_WORK ITEM A_
Convert the records below (the pages about making a gift to UGA) into a JSON list of strings with one string per line and no blank lines. Leave the pictures out of the answer.

_PAGE EXCERPT_
--- START ---
Re: DRAT is now scanning Apache SVN code base!

Posted by muktesh mishra <mu...@hotmail.com>.
Nice work !! Karanjeet.

It is helping in multiple ways and will improve by the time for sure.

Do we have plans to implement more custom attribute based dashboards as well??

-Muktesh

> On Feb 3, 2016, at 7:12 AM, Mattmann, Chris A (3980) <ch...@jpl.nasa.gov> wrote:
> 
> Hey Tony,
> 
> Sorry we should have been more clear about that. We are using
> svn-dump (we aren’t doing this in real-time). Karanjeet can
> confirm, but from that dump file, I think we were able to
> generate this interactive app using DRAT in about a week or
> a little more. It’s worth noting that it’s *all* the revisions
> in that dump that we are scanning so this captures the evolution
> of the repo over time as well.
> 
> Thanks for the pointers to Git repos too. We’ll scan those
> with DRAT and Wrangler next.
> 
> Also hat tip to the Solr community and so forth too - our DRAT
> stats are powered by Apache Solr (and D3).
> 
> Cheers,
> Chris
> 
> ++++++++++++++++++++++++++++++++++++++++++++++++++++++++++++++++++
> Chris Mattmann, Ph.D.
> Chief Architect
> Instrument Software and Science Data Systems Section (398)
> NASA Jet Propulsion Laboratory Pasadena, CA 91109 USA
> Office: 168-519, Mailstop: 168-527
> Email: chris.a.mattmann@nasa.gov
> WWW:  http://sunset.usc.edu/~mattmann/
> ++++++++++++++++++++++++++++++++++++++++++++++++++++++++++++++++++
> Adjunct Associate Professor, Computer Science Department
> University of Southern California, Los Angeles, CA 90089 USA
> ++++++++++++++++++++++++++++++++++++++++++++++++++++++++++++++++++
> 
> 
> 
> 
> 
> -----Original Message-----
> From: Tony Stevenson <to...@pc-tony.com>
> Reply-To: "dev@community.apache.org" <de...@community.apache.org>
> Date: Wednesday, February 3, 2016 at 1:06 AM
> To: "dev@community.apache.org" <de...@community.apache.org>, Karanjeet Singh
> <ka...@usc.edu>
> Cc: "pierre.smits@gmail.com" <pi...@gmail.com>, Infra
> <in...@apache.org>
> Subject: Re: DRAT is now scanning Apache SVN code base!
--- END ---
_DATASET CONTENT_
--- START ---
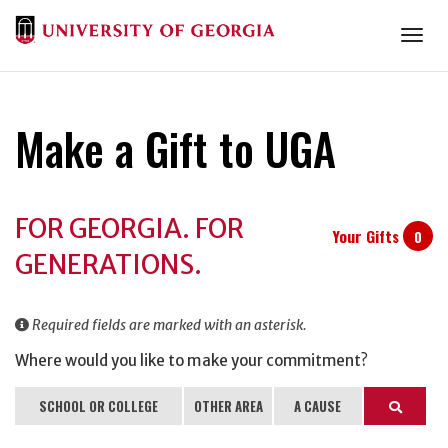
Togg
Make a Gift to UGA
Donation
FOR GEORGIA. FOR
Information
Your Gifts
0
GENERATIONS.
Required fields are marked with an asterisk.
Where would you like to make your commitment?
SCHOOL OR COLLEGE
OTHER AREA
A CAUSE
Search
--- END ---
_WORK ITEM B_
Change "dashboards" to "reports" in the stretch of the DRAT mailing-list reply from "Posted by muktesh" through "dashboards as well??", and give that stretch again.

_RESULT A_
[
  "Togg",
  "Make a Gift to UGA",
  "Donation",
  "FOR GEORGIA. FOR",
  "Information",
  "Your Gifts",
  "0",
  "GENERATIONS.",
  "Required fields are marked with an asterisk.",
  "Where would you like to make your commitment?",
  "SCHOOL OR COLLEGE",
  "OTHER AREA",
  "A CAUSE",
  "Search"
]

_RESULT B_
Posted by muktesh mishra <mu...@hotmail.com>.
Nice work !! Karanjeet.

It is helping in multiple ways and will improve by the time for sure.

Do we have plans to implement more custom attribute based reports as well??